* **Material provided**
= = = =

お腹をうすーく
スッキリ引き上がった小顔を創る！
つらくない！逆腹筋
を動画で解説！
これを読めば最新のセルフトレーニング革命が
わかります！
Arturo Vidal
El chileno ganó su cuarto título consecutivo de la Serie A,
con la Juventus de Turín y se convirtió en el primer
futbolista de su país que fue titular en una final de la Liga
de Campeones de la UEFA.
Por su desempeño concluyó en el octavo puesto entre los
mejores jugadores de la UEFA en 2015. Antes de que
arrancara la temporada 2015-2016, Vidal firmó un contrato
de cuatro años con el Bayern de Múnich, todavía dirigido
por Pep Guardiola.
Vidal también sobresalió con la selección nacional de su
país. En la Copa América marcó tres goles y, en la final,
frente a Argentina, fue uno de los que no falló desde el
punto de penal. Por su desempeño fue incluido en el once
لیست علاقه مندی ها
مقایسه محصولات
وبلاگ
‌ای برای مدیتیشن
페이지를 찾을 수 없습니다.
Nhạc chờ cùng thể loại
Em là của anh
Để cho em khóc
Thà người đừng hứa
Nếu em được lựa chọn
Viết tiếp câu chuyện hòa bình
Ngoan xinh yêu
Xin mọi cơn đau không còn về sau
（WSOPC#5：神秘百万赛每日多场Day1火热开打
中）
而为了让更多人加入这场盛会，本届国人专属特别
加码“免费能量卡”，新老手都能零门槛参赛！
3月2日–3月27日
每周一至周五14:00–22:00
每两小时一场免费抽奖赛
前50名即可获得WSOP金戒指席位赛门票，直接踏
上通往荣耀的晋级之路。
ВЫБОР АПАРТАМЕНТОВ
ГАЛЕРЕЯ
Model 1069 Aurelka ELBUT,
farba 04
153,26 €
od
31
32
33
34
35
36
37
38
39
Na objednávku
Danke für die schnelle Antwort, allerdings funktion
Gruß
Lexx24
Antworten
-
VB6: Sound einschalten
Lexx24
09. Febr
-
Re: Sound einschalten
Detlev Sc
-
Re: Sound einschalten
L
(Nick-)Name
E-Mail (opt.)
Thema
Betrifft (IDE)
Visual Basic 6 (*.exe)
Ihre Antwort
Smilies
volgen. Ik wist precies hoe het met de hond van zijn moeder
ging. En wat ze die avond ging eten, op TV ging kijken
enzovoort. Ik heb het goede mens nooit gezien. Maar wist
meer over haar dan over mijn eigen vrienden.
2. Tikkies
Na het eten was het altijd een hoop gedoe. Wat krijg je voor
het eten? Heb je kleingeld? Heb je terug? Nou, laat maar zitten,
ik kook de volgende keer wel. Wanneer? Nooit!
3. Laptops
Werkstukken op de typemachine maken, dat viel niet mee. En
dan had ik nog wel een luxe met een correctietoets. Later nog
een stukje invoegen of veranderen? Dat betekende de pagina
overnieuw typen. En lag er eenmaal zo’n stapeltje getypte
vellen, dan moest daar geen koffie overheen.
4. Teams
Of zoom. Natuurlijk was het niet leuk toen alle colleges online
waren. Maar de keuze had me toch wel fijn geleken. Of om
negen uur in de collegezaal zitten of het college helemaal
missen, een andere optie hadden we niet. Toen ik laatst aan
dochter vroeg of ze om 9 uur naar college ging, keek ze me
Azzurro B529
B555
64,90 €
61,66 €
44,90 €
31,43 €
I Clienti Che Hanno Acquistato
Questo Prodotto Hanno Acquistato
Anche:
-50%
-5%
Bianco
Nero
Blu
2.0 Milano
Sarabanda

= = = =

* **Work to complete**
Rewrite every line of the material above as a two-column Markdown table, with the row number under "Line No." and the line itself under "Text". Leave out any blank lines.

* **Response for this exercise**
| Line No. | Text |
|---|---|
| 1 | お腹をうすーく |
| 2 | スッキリ引き上がった小顔を創る！ |
| 3 | つらくない！逆腹筋 |
| 4 | を動画で解説！ |
| 5 | これを読めば最新のセルフトレーニング革命が |
| 6 | わかります！ |
| 7 | Arturo Vidal |
| 8 | El chileno ganó su cuarto título consecutivo de la Serie A, |
| 9 | con la Juventus de Turín y se convirtió en el primer |
| 10 | futbolista de su país que fue titular en una final de la Liga |
| 11 | de Campeones de la UEFA. |
| 12 | Por su desempeño concluyó en el octavo puesto entre los |
| 13 | mejores jugadores de la UEFA en 2015. Antes de que |
| 14 | arrancara la temporada 2015-2016, Vidal firmó un contrato |
| 15 | de cuatro años con el Bayern de Múnich, todavía dirigido |
| 16 | por Pep Guardiola. |
| 17 | Vidal también sobresalió con la selección nacional de su |
| 18 | país. En la Copa América marcó tres goles y, en la final, |
| 19 | frente a Argentina, fue uno de los que no falló desde el |
| 20 | punto de penal. Por su desempeño fue incluido en el once |
| 21 | لیست علاقه مندی ها |
| 22 | مقایسه محصولات |
| 23 | وبلاگ |
| 24 | ‌ای برای مدیتیشن |
| 25 | 페이지를 찾을 수 없습니다. |
| 26 | Nhạc chờ cùng thể loại |
| 27 | Em là của anh |
| 28 | Để cho em khóc |
| 29 | Thà người đừng hứa |
| 30 | Nếu em được lựa chọn |
| 31 | Viết tiếp câu chuyện hòa bình |
| 32 | Ngoan xinh yêu |
| 33 | Xin mọi cơn đau không còn về sau |
| 34 | （WSOPC#5：神秘百万赛每日多场Day1火热开打 |
| 35 | 中） |
| 36 | 而为了让更多人加入这场盛会，本届国人专属特别 |
| 37 | 加码“免费能量卡”，新老手都能零门槛参赛！ |
| 38 | 3月2日–3月27日 |
| 39 | 每周一至周五14:00–22:00 |
| 40 | 每两小时一场免费抽奖赛 |
| 41 | 前50名即可获得WSOP金戒指席位赛门票，直接踏 |
| 42 | 上通往荣耀的晋级之路。 |
| 43 | ВЫБОР АПАРТАМЕНТОВ |
| 44 | ГАЛЕРЕЯ |
| 45 | Model 1069 Aurelka ELBUT, |
| 46 | farba 04 |
| 47 | 153,26 € |
| 48 | od |
| 49 | 31 |
| 50 | 32 |
| 51 | 33 |
| 52 | 34 |
| 53 | 35 |
| 54 | 36 |
| 55 | 37 |
| 56 | 38 |
| 57 | 39 |
| 58 | Na objednávku |
| 59 | Danke für die schnelle Antwort, allerdings funktion |
| 60 | Gruß |
| 61 | Lexx24 |
| 62 | Antworten |
| 63 | - |
| 64 | VB6: Sound einschalten |
| 65 | Lexx24 |
| 66 | 09. Febr |
| 67 | - |
| 68 | Re: Sound einschalten |
| 69 | Detlev Sc |
| 70 | - |
| 71 | Re: Sound einschalten |
| 72 | L |
| 73 | (Nick-)Name |
| 74 | E-Mail (opt.) |
| 75 | Thema |
| 76 | Betrifft (IDE) |
| 77 | Visual Basic 6 (*.exe) |
| 78 | Ihre Antwort |
| 79 | Smilies |
| 80 | volgen. Ik wist precies hoe het met de hond van zijn moeder |
| 81 | ging. En wat ze die avond ging eten, op TV ging kijken |
| 82 | enzovoort. Ik heb het goede mens nooit gezien. Maar wist |
| 83 | meer over haar dan over mijn eigen vrienden. |
| 84 | 2. Tikkies |
| 85 | Na het eten was het altijd een hoop gedoe. Wat krijg je voor |
| 86 | het eten? Heb je kleingeld? Heb je terug? Nou, laat maar zitten, |
| 87 | ik kook de volgende keer wel. Wanneer? Nooit! |
| 88 | 3. Laptops |
| 89 | Werkstukken op de typemachine maken, dat viel niet mee. En |
| 90 | dan had ik nog wel een luxe met een correctietoets. Later nog |
| 91 | een stukje invoegen of veranderen? Dat betekende de pagina |
| 92 | overnieuw typen. En lag er eenmaal zo’n stapeltje getypte |
| 93 | vellen, dan moest daar geen koffie overheen. |
| 94 | 4. Teams |
| 95 | Of zoom. Natuurlijk was het niet leuk toen alle colleges online |
| 96 | waren. Maar de keuze had me toch wel fijn geleken. Of om |
| 97 | negen uur in de collegezaal zitten of het college helemaal |
| 98 | missen, een andere optie hadden we niet. Toen ik laatst aan |
| 99 | dochter vroeg of ze om 9 uur naar college ging, keek ze me |
| 100 | Azzurro B529 |
| 101 | B555 |
| 102 | 64,90 € |
| 103 | 61,66 € |
| 104 | 44,90 € |
| 105 | 31,43 € |
| 106 | I Clienti Che Hanno Acquistato |
| 107 | Questo Prodotto Hanno Acquistato |
| 108 | Anche: |
| 109 | -50% |
| 110 | -5% |
| 111 | Bianco |
| 112 | Nero |
| 113 | Blu |
| 114 | 2.0 Milano |
| 115 | Sarabanda |